Blog Update!
For those of you not following me on Facebook, as of the Summer of 2019 I've moved to Central WA, to a tiny mountain town of less than 1,000 people.

I will be covering my exploits here in the Cascades, as I try to further reduce my impact on the environment. With the same attitude, just at a higher altitude!

Tuesday, September 6, 2011

Home energy audit results

For those of you curious about the results of the winner of the home energy audit I hosted as a giveaway earlier this year for this year's Freeze Yer Buns challenge, you can read about it on the blog, Concrete to Chickens, Home Energy Audit Results.

The blog author gives an honest assessment of the audit and what he got out of it as well as a bunch of pictures of the audit itself. It is pretty informative about what to expect from an energy audit.

Have you ever had an energy audit done and, if so, what's the most important thing you learned?


Anna M said...

Vermont does these audits as part of a weatherization program. We did it a few years ago and found two walls with no insulation and the upstairs door to our attached barn was hollow core and not caulked. They blew in insulation, replaced the door, sealed all over and added insulation in the attic. It dropped our heating needs by almost 1/2 for both oil and wood. In a house 140 years old it's more than worth the money for this kind of service. We estimate savings at more than $1000 a year.

Kate said...

We had one done. Our 140+ year old house did better than we expected - no worse than the average new build, in fact. Not that level of efficiency is fantastic.

The important thing I learned is of more benefit to others than it was to us. If the audit includes a blower door test, then you can take advantage of that by having caulking guns loaded with silicone sealer ready to go. In fact, if you were ambitious you could have a couple of friends over to help. While the blower door is installed and running, you can begin sealing up all the obvious small air leaks on your own.
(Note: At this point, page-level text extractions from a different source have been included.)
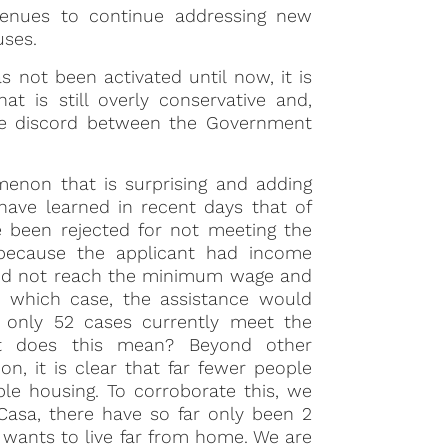
venues to continue addressing new
uses.
 not been activated until now, it is
t is still overly conservative and,
 the discord between the Government
enon that is surprising and adding
have learned in recent days that of
e been rejected for not meeting the
 because the applicant had income
 did not reach the minimum wage and
in which case, the assistance would
, only 52 cases currently meet the
at does this mean? Beyond other
on, it is clear that far fewer people
le housing. To corroborate this, we
Casa, there have so far only been 2
e wants to live far from home. We are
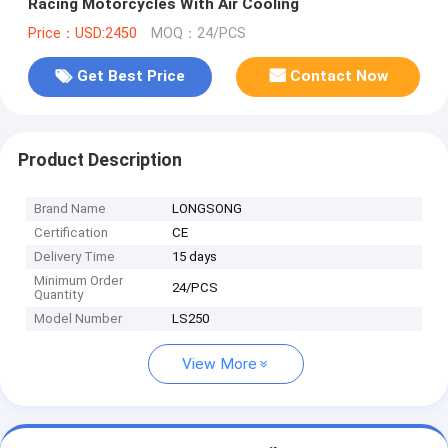
Racing Motorcycles With Air Cooling
Price：USD:2450
MOQ：24/PCS
Get Best Price
Contact Now
Product Description
Brand Name
LONGSONG
Certification
CE
Delivery Time
15 days
Minimum Order
24/PCS
Quantity
Model Number
LS250
View More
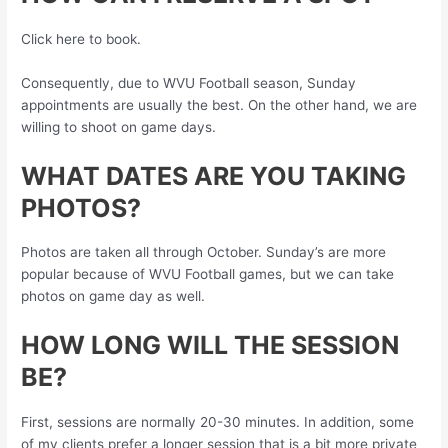
Click here to book.
Consequently, due to WVU Football season, Sunday
appointments are usually the best. On the other hand, we are
willing to shoot on game days.
WHAT DATES ARE YOU TAKING
PHOTOS?
Photos are taken all through October. Sunday’s are more
popular because of WVU Football games, but we can take
photos on game day as well.
HOW LONG WILL THE SESSION
BE?
First, sessions are normally 20-30 minutes. In addition, some
of my clients prefer a longer session that is a bit more private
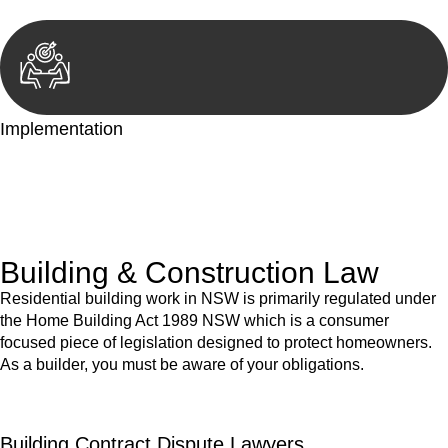
Implementation
With a clear strategy in place, we begin the implementation
phase. This may involve legal actions, negotiations, paperwork,
or any other necessary steps to move your case forward.
Building & Construction Law
Residential building work in NSW is primarily regulated under
the Home Building Act 1989 NSW which is a consumer
focused piece of legislation designed to protect homeowners.
As a builder, you must be aware of your obligations.
Building Contract Dispute Lawyers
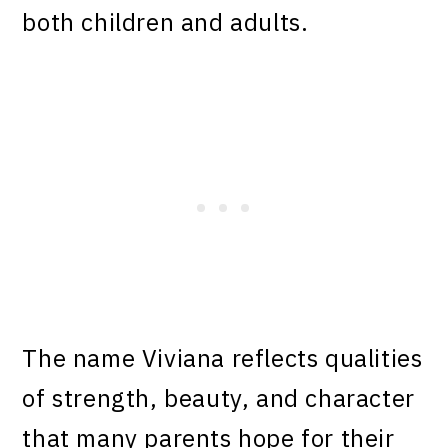
both children and adults.
The name Viviana reflects qualities
of strength, beauty, and character
that many parents hope for their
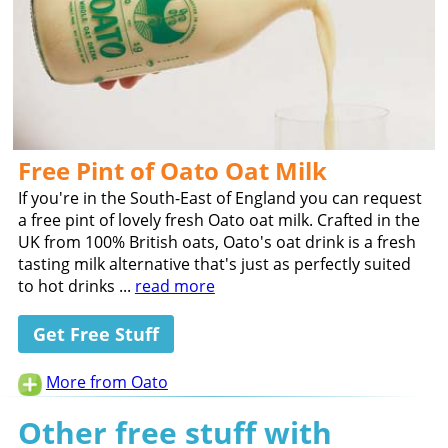
Free Pint of Oato Oat Milk
If you're in the South-East of England you can request
a free pint of lovely fresh Oato oat milk. Crafted in the
UK from 100% British oats, Oato's oat drink is a fresh
tasting milk alternative that's just as perfectly suited
to hot drinks ...
read more
Get Free Stuff
More from Oato
Other free stuff with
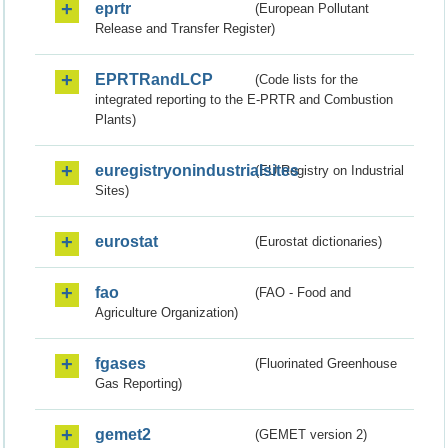
eprtr
(European Pollutant
Release and Transfer Register)
EPRTRandLCP
(Code lists for the
integrated reporting to the E-PRTR and Combustion
Plants)
euregistryonindustrialsites
(EU Registry on Industrial
Sites)
eurostat
(Eurostat dictionaries)
fao
(FAO - Food and
Agriculture Organization)
fgases
(Fluorinated Greenhouse
Gas Reporting)
gemet2
(GEMET version 2)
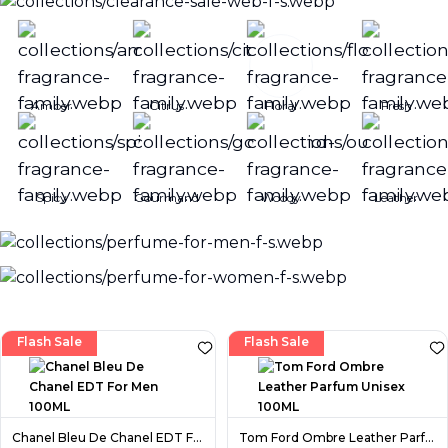
Amber
Citrus
Floral
Fresh
Spicy
Gourmand
Woody
Leather
Flash Sale
Flash Sale
Chanel Bleu De Chanel EDT For Men 100ML
Tom Ford Ombre Leather Parfum Unisex 100ML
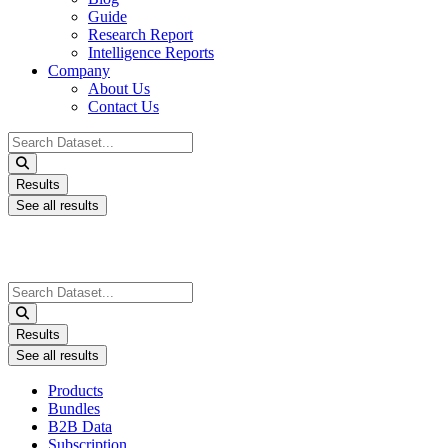
Guide
Research Report
Intelligence Reports
Company
About Us
Contact Us
Search
...
Results
See all results
Search
...
Results
See all results
Products
Bundles
B2B Data
Subscription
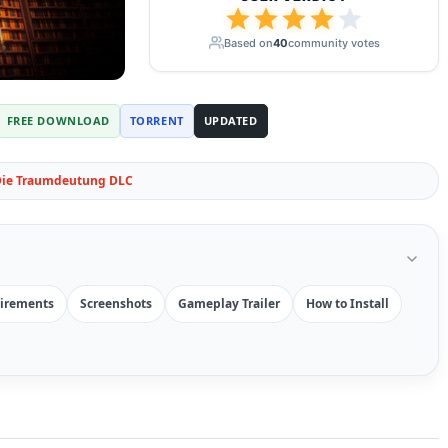
Based on
40
community votes
FREE DOWNLOAD
TORRENT
UPDATED
 Die Traumdeutung DLC
irements
Screenshots
Gameplay Trailer
How to Install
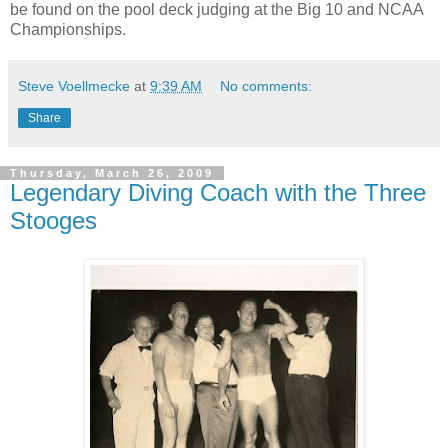
be found on the pool deck judging at the Big 10 and NCAA
Championships.
Steve Voellmecke
at
9:39 AM
No comments:
Share
Thursday, March 26, 2009
Legendary Diving Coach with the Three
Stooges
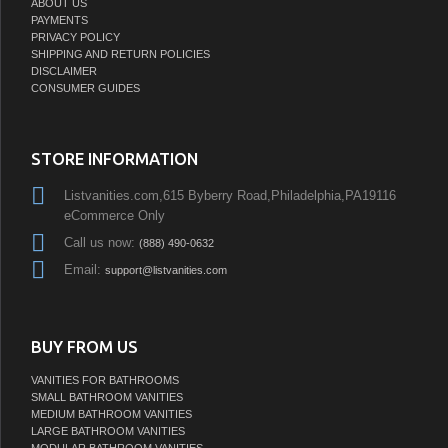
ABOUT US
PAYMENTS
PRIVACY POLICY
SHIPPING AND RETURN POLICIES
DISCLAIMER
CONSUMER GUIDES
STORE INFORMATION
Listvanities.com,615 Byberry Road,Philadelphia,PA19116
eCommerce Only
Call us now:
(888) 490-0632
Email:
support@listvanities.com
BUY FROM US
VANITIES FOR BATHROOMS
SMALL BATHROOM VANITIES
MEDIUM BATHROOM VANITIES
LARGE BATHROOM VANITIES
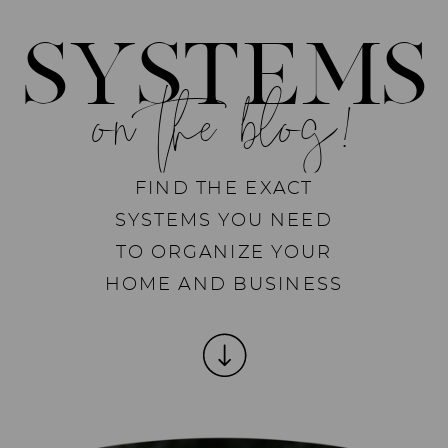
SYSTEMS
on the blog!
FIND THE EXACT
SYSTEMS YOU NEED
TO ORGANIZE YOUR
HOME AND BUSINESS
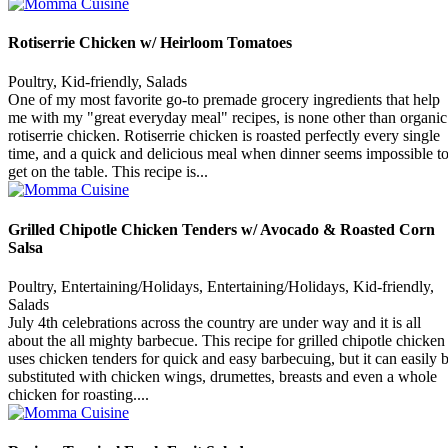
Rotiserrie Chicken w/ Heirloom Tomatoes
Poultry, Kid-friendly, Salads
One of my most favorite go-to premade grocery ingredients that help
me with my "great everyday meal" recipes, is none other than organic
rotiserrie chicken. Rotiserrie chicken is roasted perfectly every single
time, and a quick and delicious meal when dinner seems impossible t
get on the table. This recipe is...
Grilled Chipotle Chicken Tenders w/ Avocado & Roasted Corn
Salsa
Poultry, Entertaining/Holidays, Entertaining/Holidays, Kid-friendly,
Salads
July 4th celebrations across the country are under way and it is all
about the all mighty barbecue. This recipe for grilled chipotle chicken
uses chicken tenders for quick and easy barbecuing, but it can easily 
substituted with chicken wings, drumettes, breasts and even a whole
chicken for roasting....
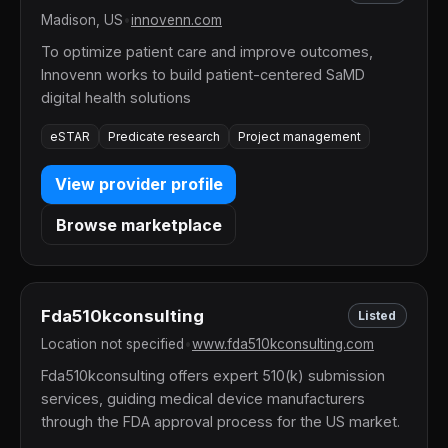
Madison, US
•
innovenn.com
To optimize patient care and improve outcomes,
Innovenn works to build patient-centered SaMD
digital health solutions
eSTAR
Predicate research
Project management
View provider profile
Browse marketplace
Fda510kconsulting
Listed
Location not specified
•
www.fda510kconsulting.com
Fda510kconsulting offers expert 510(k) submission
services, guiding medical device manufacturers
through the FDA approval process for the US market.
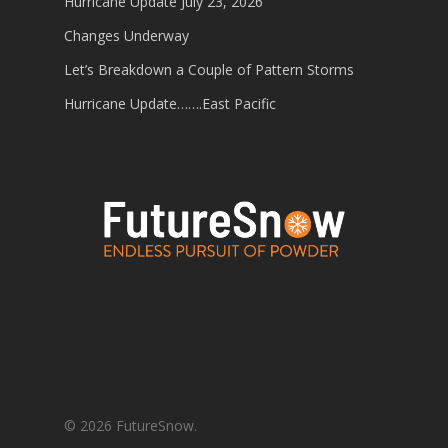
Hurricane Update July 23, 2026
Changes Underway
Let’s Breakdown a Couple of Pattern Storms
Hurricane Update…….East Pacific
© 2026 FutureSnow.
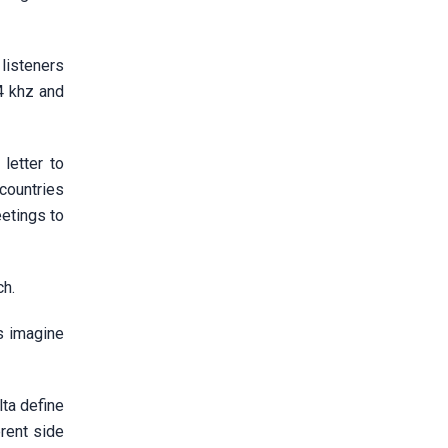
 listeners
4 khz and
letter to
countries
eetings to
ch.
s imagine
lta define
rent side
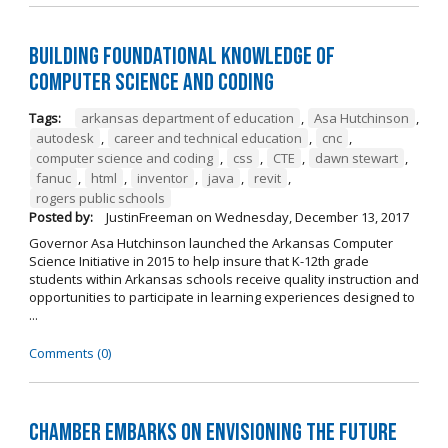
Building Foundational Knowledge of
Computer Science and Coding
Tags:
arkansas department of education
,
Asa Hutchinson
,
autodesk
,
career and technical education
,
cnc
,
computer science and coding
,
css
,
CTE
,
dawn stewart
,
fanuc
,
html
,
inventor
,
java
,
revit
,
rogers public schools
Posted by:
JustinFreeman
on
Wednesday, December 13, 2017
Governor Asa Hutchinson launched the Arkansas Computer
Science Initiative in 2015 to help insure that K-12th grade
students within Arkansas schools receive quality instruction and
opportunities to participate in learning experiences designed to
...
Comments (0)
Chamber Embarks on Envisioning the Future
You won't get all of them, but if you're going to pay for efficiency improvements after the audit, addressing the air leaks is going to be one thing you pay for, probably on an hourly basis. So you can save yourself some money by preparing ahead of time and working quickly while that blower door is operating.

K said...

I had one done as part of a energy-efficiency grant (in Canada, so things might be different). It consisted only of the blower door test, and you had to improve your "rating" by so much (they did a second test after you finished your renos/work) to get a government grant that covered things like a new furnace, new windows, insulation, water heaters, etc.

My 83 year-old house was SO bad, the dude thought I had a window open during the test. Needless to say, after pulling down all the walls, insulating the walls and installing a vapour-barrier, and insulating both the attic and crawl-space, the house passed the second test with flying colours :)

After I finish all the renos, it would be interesting to get a "real" audit done, just to see where else I can improve. But, my natural gas bill is now HALF of what it was before insulating!

Olivia said...

Like K, I too am Canadian and we had an audit done about a year and a half ago as part of the energy efficiency program - it was necessary if you were applying for the government grants, as we were. Our house is also 140 years old and we had done many renovations over the years but knew there was still more we could do. As part of the program a follow-up was required and we did very well.

We actually had done quite well at the first audit, considering the age of the house, but we noticed a dramatic improvement after we made the recommended changes. We heat primarily with a wood cookstove - the furnace is used only for keeping the basement at 50F to prevent the concrete walls from freezing and cracking. When we first bought the place, many years ago, we had no furnace and used THREE woodstoves to try and keep the place warm - and even with that it was frequently a losing battle. We had stripped the place down to its bare bones back then - literally - and then began insulating, insulating, insulating.
This is Canada, after all, and we are on the East Coast with its fierce winter gales, so finding all those air leakages is of the utmost importance.

Keelytm said...

When I had a home energy audit done, the thing that impressed me most was the blower door test. I couldn't believe how many leaks we had. No wonder our heating bill was so high in the winter; we couldn't keep the hot air in so we had to crank it. Now that we've had those leaks repaired, I can't wait to see how much we save next winter.

Daniel Bryan said...

I will conduct an audit as well. I will couple it with energy consumption rates and the killowatt bill rate. This is the way to go for energy efficiency leading to tax cuts.